Dengan semangat membara, Lama Saguni menerjang ke arah musuh. Suaranya menggema, "Kita harus melawan demi kehormatan!" Dia berhasil menebas beberapa prajurit yang mencoba menghalangi jalannya. Namun, Lettewarani yang menyaksikan kehebatan Lama Saguni berusaha menunjukkan bahwa kekuatan dewa tidak dapat diremehkan. "Bawa mereka semua ke akhir," teriak Lettewarani, memasuki medan perang dengan aura keangkuhan.
Lama Saguni terjebak dalam kegelapan yang diciptakan oleh Lettewarani. "Tidak, aku tidak akan kalah!" dia berusaha melawan, meski kesakitan menyiksa tubuhnya. Di sisi lain, Sawerigading bergumul dengan ketidakpastian. "Kita harus mundur!" seru Lapangan Terang, mulai kehilangan harapan. Namun, Sawerigading tidak ingin menyerah. "Kita tidak bisa pergi dengan cara ini!" katanya dengan determinasi.
"Jangan takut!" kata Sawerigading, menghunus pedangnya. "Aku akan memimpin kita. Jika kita harus mati, kita akan mati dengan terhormat!"
Berkat motivasinya, pasukan Sawerigading kembali bersatu meski dihadapi oleh kekalahan. "Kita adalah keturunan pejuang! Untuk kehormatan, marilah kita berjuang!" teriak Sawerigading dengan suara membara. Mereka kembali menyerang, meski di hadapan mereka terdapat dewa.

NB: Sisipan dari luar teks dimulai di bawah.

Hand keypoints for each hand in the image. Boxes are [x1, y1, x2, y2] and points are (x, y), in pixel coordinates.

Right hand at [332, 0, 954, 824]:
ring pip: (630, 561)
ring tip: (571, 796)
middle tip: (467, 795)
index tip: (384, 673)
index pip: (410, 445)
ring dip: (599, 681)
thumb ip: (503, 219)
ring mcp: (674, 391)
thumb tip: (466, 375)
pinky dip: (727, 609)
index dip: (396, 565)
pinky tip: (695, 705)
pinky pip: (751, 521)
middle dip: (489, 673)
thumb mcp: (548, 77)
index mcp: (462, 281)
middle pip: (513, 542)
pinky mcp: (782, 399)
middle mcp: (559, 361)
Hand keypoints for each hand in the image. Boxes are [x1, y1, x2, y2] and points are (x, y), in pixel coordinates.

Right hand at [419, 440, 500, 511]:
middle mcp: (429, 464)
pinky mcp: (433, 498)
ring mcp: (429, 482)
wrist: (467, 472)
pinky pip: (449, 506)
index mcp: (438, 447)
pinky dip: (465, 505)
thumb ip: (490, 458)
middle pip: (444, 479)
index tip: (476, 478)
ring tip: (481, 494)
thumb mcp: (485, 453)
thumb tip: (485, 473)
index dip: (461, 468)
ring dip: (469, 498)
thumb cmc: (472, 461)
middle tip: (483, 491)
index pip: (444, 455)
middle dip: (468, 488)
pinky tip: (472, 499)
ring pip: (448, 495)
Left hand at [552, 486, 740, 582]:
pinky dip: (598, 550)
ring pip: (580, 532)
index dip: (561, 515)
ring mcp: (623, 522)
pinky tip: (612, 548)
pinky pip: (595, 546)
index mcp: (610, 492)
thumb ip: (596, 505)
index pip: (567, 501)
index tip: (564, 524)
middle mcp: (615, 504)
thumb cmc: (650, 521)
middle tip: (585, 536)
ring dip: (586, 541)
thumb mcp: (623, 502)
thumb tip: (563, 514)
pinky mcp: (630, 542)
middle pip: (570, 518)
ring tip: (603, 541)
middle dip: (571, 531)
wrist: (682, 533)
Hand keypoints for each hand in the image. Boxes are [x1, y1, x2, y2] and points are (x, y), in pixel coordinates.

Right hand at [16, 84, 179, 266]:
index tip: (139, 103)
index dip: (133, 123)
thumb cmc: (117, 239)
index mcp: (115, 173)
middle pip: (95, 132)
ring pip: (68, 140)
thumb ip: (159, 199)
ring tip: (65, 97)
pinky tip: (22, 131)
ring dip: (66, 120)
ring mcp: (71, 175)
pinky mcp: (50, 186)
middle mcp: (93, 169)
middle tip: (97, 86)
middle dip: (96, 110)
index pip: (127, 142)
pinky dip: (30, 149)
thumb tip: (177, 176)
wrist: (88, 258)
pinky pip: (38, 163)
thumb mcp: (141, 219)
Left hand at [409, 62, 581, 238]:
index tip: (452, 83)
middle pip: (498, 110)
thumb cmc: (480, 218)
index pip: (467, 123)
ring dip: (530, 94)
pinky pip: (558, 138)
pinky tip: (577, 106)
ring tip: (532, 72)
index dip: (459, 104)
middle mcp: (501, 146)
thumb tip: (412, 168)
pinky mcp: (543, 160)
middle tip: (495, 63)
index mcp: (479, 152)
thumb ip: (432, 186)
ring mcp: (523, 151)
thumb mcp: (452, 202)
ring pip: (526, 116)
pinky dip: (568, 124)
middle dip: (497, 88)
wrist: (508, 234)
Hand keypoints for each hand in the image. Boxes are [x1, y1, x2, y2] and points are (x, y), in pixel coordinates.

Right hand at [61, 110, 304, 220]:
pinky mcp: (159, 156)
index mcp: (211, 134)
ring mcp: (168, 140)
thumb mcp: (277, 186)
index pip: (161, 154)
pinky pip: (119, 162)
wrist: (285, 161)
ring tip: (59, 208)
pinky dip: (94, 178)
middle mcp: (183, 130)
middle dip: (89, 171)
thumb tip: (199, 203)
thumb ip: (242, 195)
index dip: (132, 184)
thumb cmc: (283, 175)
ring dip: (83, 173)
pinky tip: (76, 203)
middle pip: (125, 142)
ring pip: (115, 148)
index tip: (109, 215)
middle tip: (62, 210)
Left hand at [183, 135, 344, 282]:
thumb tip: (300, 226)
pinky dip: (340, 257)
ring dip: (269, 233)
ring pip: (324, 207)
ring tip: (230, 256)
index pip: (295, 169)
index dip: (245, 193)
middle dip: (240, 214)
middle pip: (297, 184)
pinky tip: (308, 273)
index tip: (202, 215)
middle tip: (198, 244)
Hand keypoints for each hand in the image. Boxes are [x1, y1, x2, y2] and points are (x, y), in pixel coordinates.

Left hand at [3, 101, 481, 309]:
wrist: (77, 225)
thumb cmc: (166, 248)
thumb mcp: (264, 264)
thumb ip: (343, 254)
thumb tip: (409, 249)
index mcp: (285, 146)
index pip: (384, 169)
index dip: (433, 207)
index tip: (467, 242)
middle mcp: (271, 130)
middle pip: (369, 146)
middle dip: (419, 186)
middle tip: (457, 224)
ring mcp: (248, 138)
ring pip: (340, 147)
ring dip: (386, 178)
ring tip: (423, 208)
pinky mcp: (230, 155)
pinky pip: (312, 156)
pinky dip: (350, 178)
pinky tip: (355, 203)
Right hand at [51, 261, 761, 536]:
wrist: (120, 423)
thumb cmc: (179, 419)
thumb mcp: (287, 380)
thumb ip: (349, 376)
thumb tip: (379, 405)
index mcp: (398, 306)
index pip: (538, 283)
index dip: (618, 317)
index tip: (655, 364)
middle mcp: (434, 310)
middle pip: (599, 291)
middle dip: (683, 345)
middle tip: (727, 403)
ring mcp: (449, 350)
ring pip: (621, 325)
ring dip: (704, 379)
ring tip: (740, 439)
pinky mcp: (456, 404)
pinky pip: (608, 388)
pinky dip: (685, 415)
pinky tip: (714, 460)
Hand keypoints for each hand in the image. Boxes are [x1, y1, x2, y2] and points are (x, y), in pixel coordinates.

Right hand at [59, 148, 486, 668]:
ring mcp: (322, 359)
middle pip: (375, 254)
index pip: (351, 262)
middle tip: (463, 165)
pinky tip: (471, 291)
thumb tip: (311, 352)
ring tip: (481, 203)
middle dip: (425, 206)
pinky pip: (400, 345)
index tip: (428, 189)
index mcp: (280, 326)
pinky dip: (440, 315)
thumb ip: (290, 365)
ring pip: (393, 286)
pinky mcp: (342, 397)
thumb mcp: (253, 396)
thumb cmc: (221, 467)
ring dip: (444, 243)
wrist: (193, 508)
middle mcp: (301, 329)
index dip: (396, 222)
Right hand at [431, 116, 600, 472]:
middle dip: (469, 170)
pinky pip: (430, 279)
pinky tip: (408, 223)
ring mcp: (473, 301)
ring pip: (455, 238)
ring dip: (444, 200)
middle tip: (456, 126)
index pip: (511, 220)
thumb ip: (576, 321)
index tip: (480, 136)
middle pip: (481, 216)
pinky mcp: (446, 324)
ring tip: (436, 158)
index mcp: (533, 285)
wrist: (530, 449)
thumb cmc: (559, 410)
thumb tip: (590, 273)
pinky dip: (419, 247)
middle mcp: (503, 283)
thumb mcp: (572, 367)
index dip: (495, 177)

Setelah dua hari pertempuran yang sengit, Lettewarani merasakan keangkuhannya mulai goyah. Ia pun berdoa kepada Datu Patoto'e untuk mendapatkan kekuatan. Alih-alih, ia malah menerima pesan yang mengejutkan. "Jangan berperang satu sama lain. Itu adalah tindakan bodoh, apalagi melawan cucu dari kakakmu, Sawerigading."
Mendengar pesan itu, Lettewarani terperenyak. Tatapannya memandang Sawerigading, dua generasi, dua roh, saling mengenali. "Kau adalah cucuku?" ujarnya, terbisik.
Sawerigading pun terdiam, "Aku tak tahu siapa lawanku," katanya pelan. "Mengapa aku harus melawan keluargaku?" Perang yang tadinya menggema kini terasa sunyi.
Lettewarani kemudian mengulurkan tangan. "Mari kita hentikan semua ini," serunya, bergetar. Dengan kesedihan, Sawerigading menerima pelukan Lettewarani. "Maafkan aku karena terlalu emosi," katanya.
Keduanya sepakat untuk berdamai. "Mari kita gabungkan kekuatan untuk memperkuat hubungan antar kita," kata Sawerigading. Lettewarani mengangguk, merasa lega. "Datanglah ke kerajaanku. Kita akan membangun masa depan bersama."
Dan dengan itu, pertempuran yang mengerikan berakhir dengan pelukan hangat dan janji untuk membangun jembatan antara dua dunia yang dulunya saling bentrok.